I have ArcGIS python implementation of above algorithm, it uses networkx module. Let me know if this is of interest and I'll update my answer with the script

UPDATE:

# Connects points to make polyline. Makes 1 line at a time
# Tool assumes that 1st layer in Table of Conternt is TARGET polyline feature class,
# second layer in TOC is SOURCE point fc.
# If no selection found in SOURCE layer, works on entire dataset

import arcpy, traceback, os, sys
import itertools as itt
from math import sqrt
sys.path.append(r'C:\Users\felix_pertziger\AppData\Roaming\Python\Python27\site-packages')
import networkx as nx
from networkx import dijkstra_path_length

try:
    def showPyMessage():
        arcpy.AddMessage(str(time.ctime()) + " - " + message)
    def CheckLayerLine(infc):
        d=arcpy.Describe(infc)
        theType=d.shapeType
        if theType!="Polyline":
            arcpy.AddWarning("\nTool designed to work with polylines as TARGET!")
            raise NameError, "Wrong input\n"
        return d
    def CheckLayerPoint(infc):
        d=arcpy.Describe(infc)
        theType=d.shapeType
        if theType!="Point":
            arcpy.AddWarning("\nTool designed to work with points as SOURCE!")
            raise NameError, "Wrong input\n"
        return d
    mxd = arcpy.mapping.MapDocument("CURRENT")
    layers = arcpy.mapping.ListLayers(mxd)
    if len(layers)<=1:
        arcpy.AddWarning("\nNot enough layers in the view!")
        raise NameError, "Wrong input\n"
    destLR, sourceLR=layers[0],layers[1]
    a = CheckLayerPoint(sourceLR);d = CheckLayerLine(destLR)

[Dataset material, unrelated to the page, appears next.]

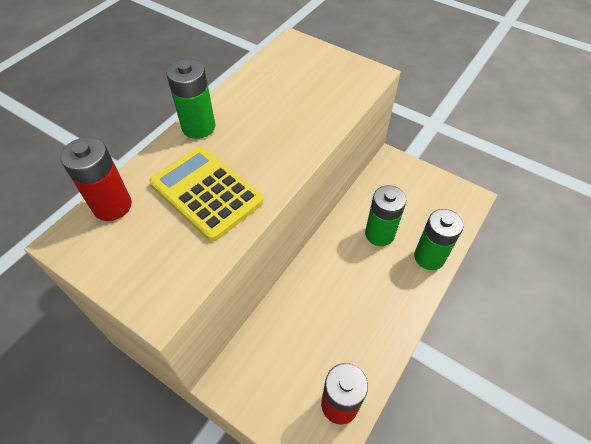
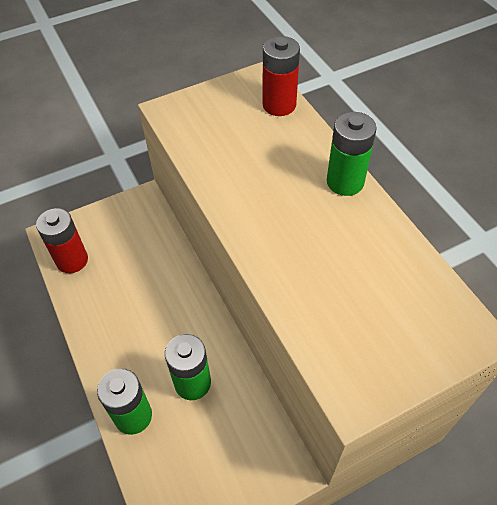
camera: 120 degrees right, 0 degrees up
yellow calculator [149,147,263,241] -> none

#  copy all points to manageable list
    g=arcpy.Geometry()
    geometryList=arcpy.CopyFeatures_management(sourceLR,g)
    nPoints=len(geometryList)
    arcpy.AddMessage('Computing minimum spanning tree')
    list2connect=[p.firstPoint for p in geometryList]
#  create network    
    p=list(itt.combinations(range(nPoints), 2))
    arcpy.SetProgressor("step", "", 0, len(p),1)
    G=nx.Graph()
    for f,t in p:
        p1=list2connect[f]
        p2=list2connect[t]
        dX=p2.X-p1.X;dY=p2.Y-p1.Y
        lenV=sqrt(dX*dX+dY*dY)
        G.add_edge(f,t,weight=lenV)
        arcpy.SetProgressorPosition()
    arcpy.AddMessage(len(G.edges()))
    mst=nx.minimum_spanning_tree(G)
    del G

#  find remotest pair
    arcpy.AddMessage(len(mst.edges()))
    length0=nx.all_pairs_dijkstra_path_length(mst)
    lMax=0
    for f,t in p:
        lCur=length0[f][t]
        if lCur>lMax:
            lMax=lCur
            best=(f,t)
    gL=nx.dijkstra_path(mst,best[0],best[1])
    del mst
    nPoints=len(gL)
    ordArray=arcpy.Array()
    for i in gL: ordArray.add(list2connect[i])

#  append line to TARGET
    curT = arcpy.da.InsertCursor(destLR,"SHAPE@")
    curT.insertRow((arcpy.Polyline(ordArray),))
    arcpy.RefreshActiveView()
    del curT

except:
    message = "\n*** PYTHON ERRORS *** "; showPyMessage()
    message = "Python Traceback Info: " + traceback.format_tb(sys.exc_info()[2])[0]; showPyMessage()
    message = "Python Error Info: " +  str(sys.exc_type)+ ": " + str(sys.exc_value) + "\n"; showPyMessage()            

One idea is to create a script that lists the angles (and maybe the length also) of every segment of your path. Now you can compare the values of every segment with its direct neighbours (and possibly the second neighbours also to increase accuracy) and select all those points where the values exceed a given threashold-value. Finally simply delete the points from your path.


Also worth looking at is the Median-5 method.

Each x (or y) coordinate is set to the median of the 5 x (or y) values around it in sequence (i.e. itself, the two previous values and the two subsequent values).

e.g. x3 = median(x1,x2,x3,x4,x5) y3 = median(y1,y2,y3,y4,y5) etc.

Method is quick and is also easy to use on streaming data.